> _Fragment strony_
★ ★ ★ ★ ★ ★ ★

Podsumowanie debaty o książce Jana Tomasza Grossa "Sąsiedzi"
Mniej więcej rok temu ukazała się głośna już praca Jana Tomasza Grossa pod
tytułem "Sąsiedzi". Żadna inna książka wydana ostatnimi laty w Polsce nie
wzbudziła tak żywego zainteresowania. I nic dziwnego - jej główne tezy w
jednoznaczny sposób godzą bowiem w świadomość historyczną Polaków. Wedle
scenariusza przedstawionego przez Grossa, 10 lipca 1941 r. Polacy, mieszkańcy
Jedwabnego, wpadli na pomysł wymordowania wszystkich miejscowych Żydów. Jak
postanowili, tak zrobili. Najpierw rajcy miejscy podpisali umowę z gestapo w
sprawie wymordowania Żydów, a potem jedwabianie przystąpili do pracy. Przez
wiele godzin znęcali się nad swoimi sąsiadami, część z nich wymordowali
siekierami, łomami i bagnetami, a następnie resztę spalili w stodole. W taki to
sposób społeczeństwo polskie miało wymordować 1600 swoich żydowskich sąsiadów.

★ ★ ★ ★ ★ ★ ★

> _Wiersze danych_

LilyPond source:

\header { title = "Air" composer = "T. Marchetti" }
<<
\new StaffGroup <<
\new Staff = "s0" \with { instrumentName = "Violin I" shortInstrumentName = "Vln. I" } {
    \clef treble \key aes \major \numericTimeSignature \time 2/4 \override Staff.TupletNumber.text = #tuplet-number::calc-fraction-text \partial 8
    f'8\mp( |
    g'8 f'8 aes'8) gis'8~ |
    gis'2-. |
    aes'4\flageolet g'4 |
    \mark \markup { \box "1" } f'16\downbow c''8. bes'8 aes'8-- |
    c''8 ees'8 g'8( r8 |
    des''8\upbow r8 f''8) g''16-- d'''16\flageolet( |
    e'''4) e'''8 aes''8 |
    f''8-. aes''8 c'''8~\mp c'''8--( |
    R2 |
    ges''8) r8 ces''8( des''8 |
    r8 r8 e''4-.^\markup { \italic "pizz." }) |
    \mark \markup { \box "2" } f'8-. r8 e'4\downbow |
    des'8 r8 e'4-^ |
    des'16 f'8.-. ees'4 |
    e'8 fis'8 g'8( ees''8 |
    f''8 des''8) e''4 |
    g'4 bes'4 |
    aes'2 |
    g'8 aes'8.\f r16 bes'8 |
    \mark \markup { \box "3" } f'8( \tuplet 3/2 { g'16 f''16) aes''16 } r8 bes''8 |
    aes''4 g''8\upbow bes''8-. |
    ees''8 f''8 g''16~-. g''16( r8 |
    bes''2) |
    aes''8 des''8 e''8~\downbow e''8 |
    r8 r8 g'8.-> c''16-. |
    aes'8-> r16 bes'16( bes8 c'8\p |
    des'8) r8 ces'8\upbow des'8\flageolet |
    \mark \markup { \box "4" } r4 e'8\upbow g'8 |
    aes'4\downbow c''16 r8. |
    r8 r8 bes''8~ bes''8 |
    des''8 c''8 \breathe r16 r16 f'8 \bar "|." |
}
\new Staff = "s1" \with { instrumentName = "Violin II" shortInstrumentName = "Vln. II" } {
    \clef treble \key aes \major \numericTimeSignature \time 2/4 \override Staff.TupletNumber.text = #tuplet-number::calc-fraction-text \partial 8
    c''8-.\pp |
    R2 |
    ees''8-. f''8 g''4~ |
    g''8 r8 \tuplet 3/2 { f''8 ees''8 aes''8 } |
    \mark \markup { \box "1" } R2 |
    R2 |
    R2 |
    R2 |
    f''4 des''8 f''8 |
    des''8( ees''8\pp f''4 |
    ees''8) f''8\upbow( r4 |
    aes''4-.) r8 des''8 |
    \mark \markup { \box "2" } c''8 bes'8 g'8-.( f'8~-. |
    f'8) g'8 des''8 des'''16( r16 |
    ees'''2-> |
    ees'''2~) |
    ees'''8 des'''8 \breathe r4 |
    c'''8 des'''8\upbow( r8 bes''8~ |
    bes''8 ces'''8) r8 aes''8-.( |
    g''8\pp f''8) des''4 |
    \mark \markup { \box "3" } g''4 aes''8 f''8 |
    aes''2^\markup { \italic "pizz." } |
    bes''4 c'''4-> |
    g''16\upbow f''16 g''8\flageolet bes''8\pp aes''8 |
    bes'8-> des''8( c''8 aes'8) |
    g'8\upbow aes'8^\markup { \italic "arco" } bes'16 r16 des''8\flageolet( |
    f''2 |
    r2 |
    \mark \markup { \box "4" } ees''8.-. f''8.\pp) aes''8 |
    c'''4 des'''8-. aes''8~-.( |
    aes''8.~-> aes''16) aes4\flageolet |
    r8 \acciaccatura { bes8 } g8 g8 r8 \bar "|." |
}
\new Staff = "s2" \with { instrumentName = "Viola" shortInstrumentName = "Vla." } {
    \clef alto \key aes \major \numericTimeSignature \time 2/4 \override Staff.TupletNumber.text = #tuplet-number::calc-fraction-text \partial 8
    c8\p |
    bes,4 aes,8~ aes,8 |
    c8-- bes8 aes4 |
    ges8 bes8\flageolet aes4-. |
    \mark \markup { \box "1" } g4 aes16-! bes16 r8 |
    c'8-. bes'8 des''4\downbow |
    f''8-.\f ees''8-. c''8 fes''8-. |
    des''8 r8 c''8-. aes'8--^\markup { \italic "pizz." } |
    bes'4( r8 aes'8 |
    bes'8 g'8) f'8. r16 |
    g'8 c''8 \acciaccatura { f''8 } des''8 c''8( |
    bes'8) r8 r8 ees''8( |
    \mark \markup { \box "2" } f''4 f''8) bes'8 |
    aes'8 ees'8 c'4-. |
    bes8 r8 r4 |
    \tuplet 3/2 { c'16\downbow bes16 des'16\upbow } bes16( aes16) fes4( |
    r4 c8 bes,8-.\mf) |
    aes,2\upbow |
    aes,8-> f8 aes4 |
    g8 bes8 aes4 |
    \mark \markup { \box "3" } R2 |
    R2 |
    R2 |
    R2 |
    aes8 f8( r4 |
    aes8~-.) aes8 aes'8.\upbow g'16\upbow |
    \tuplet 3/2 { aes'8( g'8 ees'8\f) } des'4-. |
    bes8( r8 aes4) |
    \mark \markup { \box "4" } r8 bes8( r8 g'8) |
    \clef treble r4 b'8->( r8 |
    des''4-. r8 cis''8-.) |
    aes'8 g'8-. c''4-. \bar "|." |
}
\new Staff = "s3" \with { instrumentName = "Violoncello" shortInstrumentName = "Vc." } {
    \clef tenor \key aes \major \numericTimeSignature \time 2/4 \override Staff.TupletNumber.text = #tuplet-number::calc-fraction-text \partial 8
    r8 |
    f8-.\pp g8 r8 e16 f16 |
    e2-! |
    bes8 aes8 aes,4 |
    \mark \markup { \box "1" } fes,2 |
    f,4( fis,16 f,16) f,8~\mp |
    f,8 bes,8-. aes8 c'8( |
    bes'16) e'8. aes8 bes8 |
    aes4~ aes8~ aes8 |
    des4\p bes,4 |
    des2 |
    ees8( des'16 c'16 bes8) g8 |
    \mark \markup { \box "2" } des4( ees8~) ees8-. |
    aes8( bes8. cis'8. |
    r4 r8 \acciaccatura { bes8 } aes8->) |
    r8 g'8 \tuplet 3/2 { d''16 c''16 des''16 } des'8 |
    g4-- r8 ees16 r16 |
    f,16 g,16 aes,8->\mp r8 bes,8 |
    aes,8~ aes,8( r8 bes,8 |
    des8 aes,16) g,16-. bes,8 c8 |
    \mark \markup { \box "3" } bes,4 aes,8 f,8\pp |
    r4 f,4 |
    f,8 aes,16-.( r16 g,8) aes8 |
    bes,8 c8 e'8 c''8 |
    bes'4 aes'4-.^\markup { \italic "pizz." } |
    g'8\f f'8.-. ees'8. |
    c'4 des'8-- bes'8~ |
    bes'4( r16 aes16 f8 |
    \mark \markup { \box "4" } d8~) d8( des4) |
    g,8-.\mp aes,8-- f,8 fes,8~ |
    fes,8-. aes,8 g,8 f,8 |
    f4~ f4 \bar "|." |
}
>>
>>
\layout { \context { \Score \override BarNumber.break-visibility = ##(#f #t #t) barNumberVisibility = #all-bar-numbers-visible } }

★ ★ ★ ★ ★ ★ ★

> _Zadania do wykonania_
#1 Odpowiedz krótko na poniższe pytania na podstawie fragmentu strony.
(a) Jaką datę wydarzeń w Jedwabnem podaje scenariusz przedstawiony przez Grossa?
(b) Z kim według tego scenariusza rajcy miejscy podpisali umowę?
(c) Ilu żydowskich sąsiadów miało według tego scenariusza wymordować społeczeństwo polskie?
#2 Oceń, czy poniższe stwierdzenia zgadzają się z fragmentem strony, i przy każdym przytocz rozstrzygające słowa.
(a) Książka „Sąsiedzi” wzbudziła mniejsze zainteresowanie niż inne książki wydane ostatnimi laty w Polsce.
(b) Według scenariusza Grossa umowę z gestapo podpisali rajcy miejscy.
(c) Książka „Sąsiedzi” ukazała się mniej więcej dziesięć lat temu.
Do rozwiązania zadań wystarczy sam fragment strony.

> _Odpowiedzi_
#1
(a) 10 lipca 1941 r.
(b) Z gestapo.
(c) 1600.

#2
(a) Nie: „Żadna inna książka wydana ostatnimi laty w Polsce nie wzbudziła tak żywego zainteresowania.”
(b) Tak: „Najpierw rajcy miejscy podpisali umowę z gestapo w sprawie wymordowania Żydów”.
(c) Nie: „Mniej więcej rok temu ukazała się głośna już praca Jana Tomasza Grossa”.